Funded by the Austrian Federal Ministry of Economic Affairs and Labor, restoration works began in 1995 by the Central Office of Architecture, and continued with architects Space International in 2001 and 2004.
Major exhibitions in the Center’s history include Schindler Houses: 100 Years in the Making (2022), an exhibition celebrating the first century of the modernist house;[2] AMEND (2020), an exhibition and series of four performances by multi-disciplinary artist Chris Emile that explores Black male identity through cinema, sculpture and sound;[3] Soft Schindler (2019) showed the 'incompleteness' of binary ideas in architecture, sculpture, and design;[4] How to Read El Pato Pascual: Disney's Latin America and Latin America's Disney (2017), curated by Jesse Lerner and Rubén Ortiz Torres, presented as part of Getty's Pacific Standard Time: LA/LA and considering questions of cultural appropriation and exchange through Disney characters; Routine Pleasures (2016), curated by Michael Ned Holte, promoted the idea of the “termite tendency” in art production via the work of sixteen Los Angeles-based producers; A Vast Furniture by Carmen Argote changed the terms in which to consider the Schindler House's location and history; Tony Greene: Room of Advances (2014) sustained a three-month public dialogue about art and activism in the LGBTQ community; and Everything Loose Will Land (2013), curated by UCLA scholar Sylvia Lavin, explored the cross-pollination that took place between architects and artists in the region in the 1970s.

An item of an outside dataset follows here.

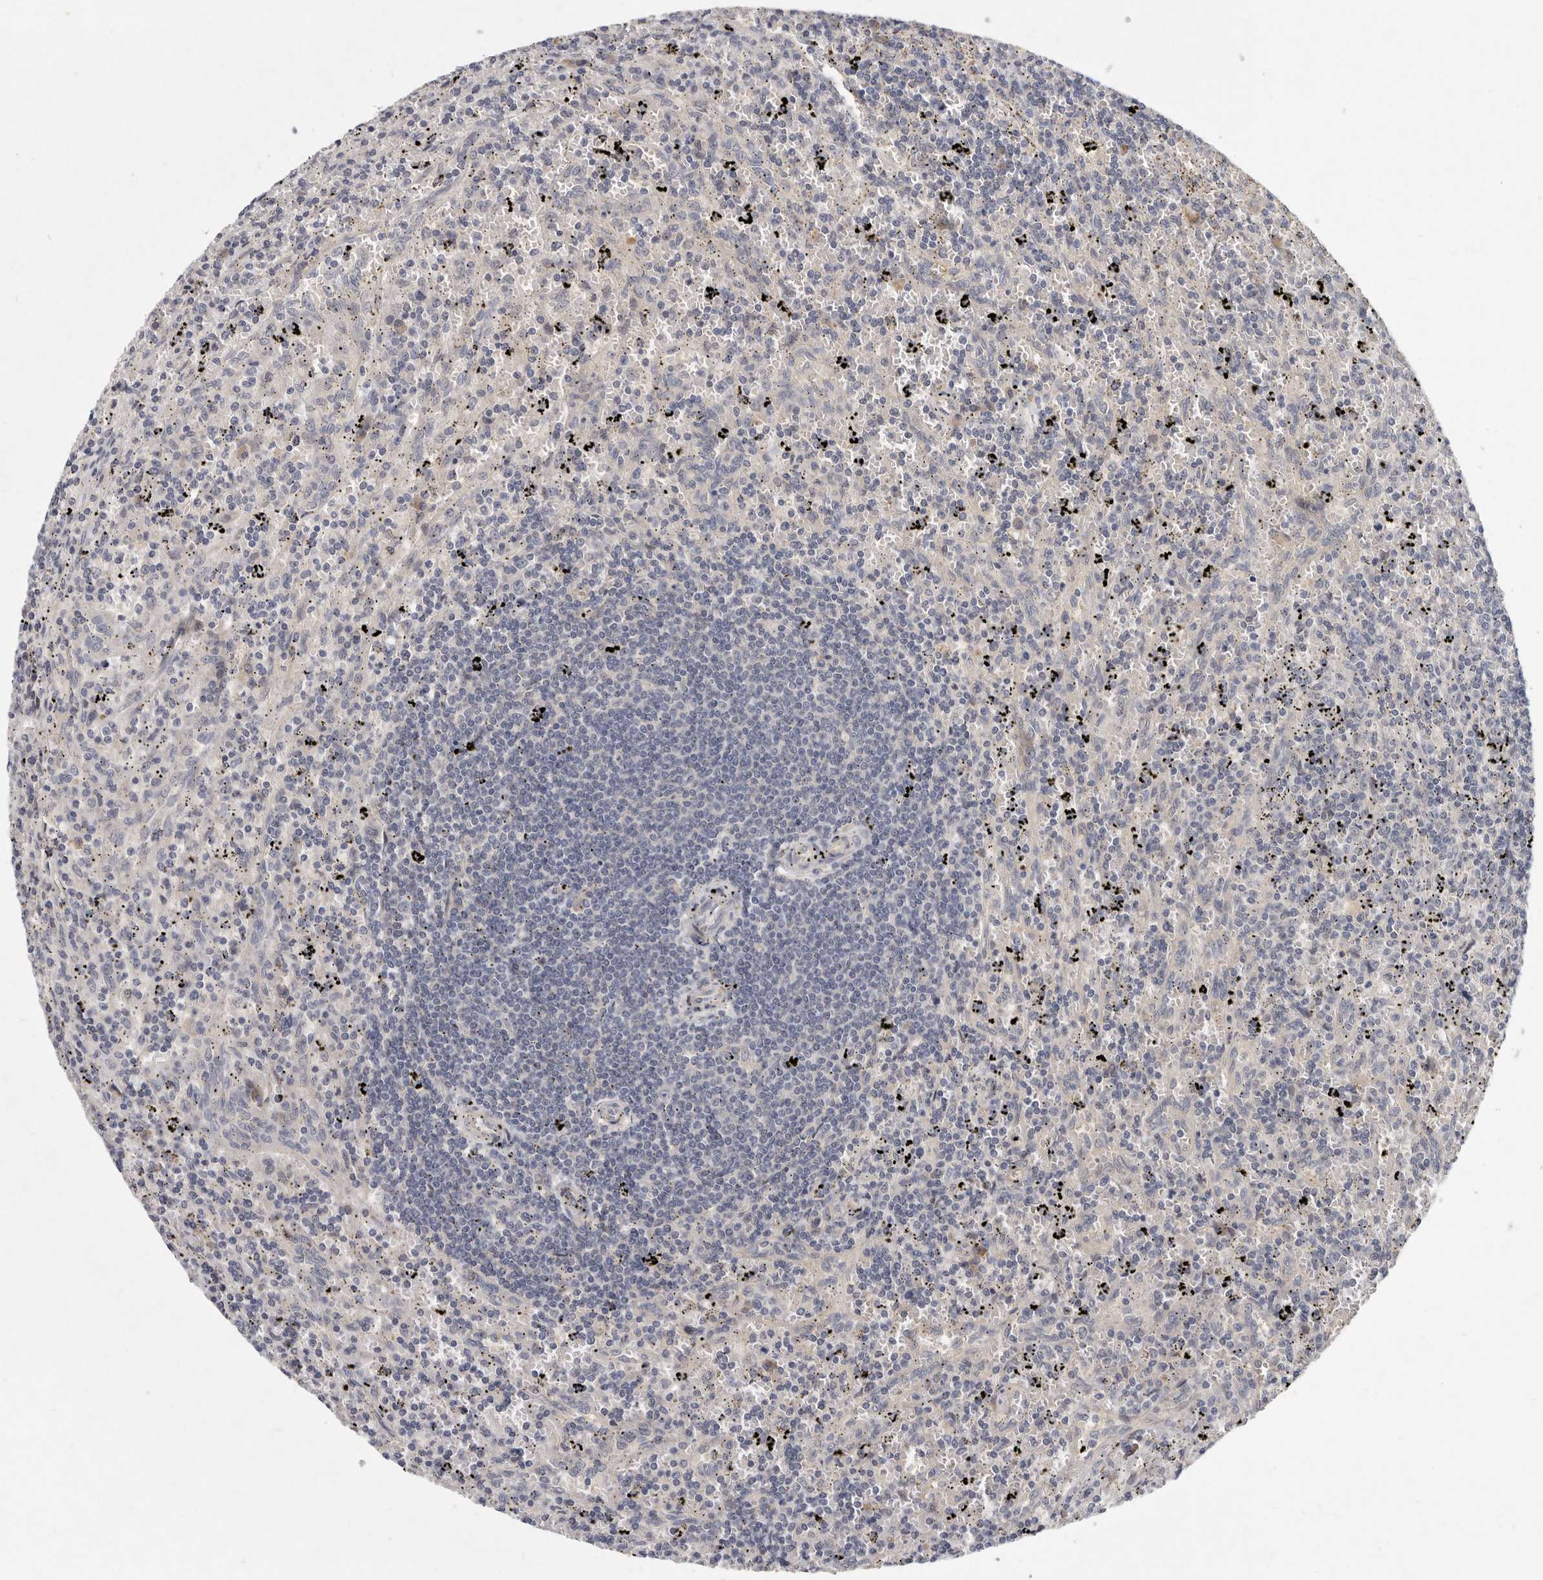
{"staining": {"intensity": "negative", "quantity": "none", "location": "none"}, "tissue": "lymphoma", "cell_type": "Tumor cells", "image_type": "cancer", "snomed": [{"axis": "morphology", "description": "Malignant lymphoma, non-Hodgkin's type, Low grade"}, {"axis": "topography", "description": "Spleen"}], "caption": "Tumor cells are negative for protein expression in human lymphoma.", "gene": "SLC22A1", "patient": {"sex": "male", "age": 76}}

Additional past exhibitions include: Anarchitecture: Works by Gordon Matta-Clark (1997); Martin Kippenberger: The Last Stop West—METRO–Net Projects (1998); Architecture and Revolution: The Cuban National Art Schools (1999); Richard Prince: Up State (2000); Frederick J. Kiesler: Endless Space (2000–01), Gerald Zugmann, “Blue Universe: Architectural Manifestos by COOP HIMMELB(L)AU” (2002), Skip Arnold, 835 North Kings Road (2003), Contemporary Architects Face Schindler Today (2003), Yves Klein: Air Architecture (2004); Amir Zaki: Spring Through Winter (2005); Gunther Domenig: Structures that Fit My Nature (2005); Issac Julien: True North (2005); Symmetry (2006); Repeat: Brandon Lattu (2006); The Gen(H)ome Project (2006); Arnulf Rainer: Hypergraphics (2007); and Victor Burgin: The Little House (2007).
Residents live and work at the Mackey Apartments and present projects in exhibitions at the end of their term in March and September.
The Center initiated a twice-yearly exhibition series, Garage Exchange, in 2012, which invites alumni residents to collaborate with Los Angeles artists and architects of their choosing.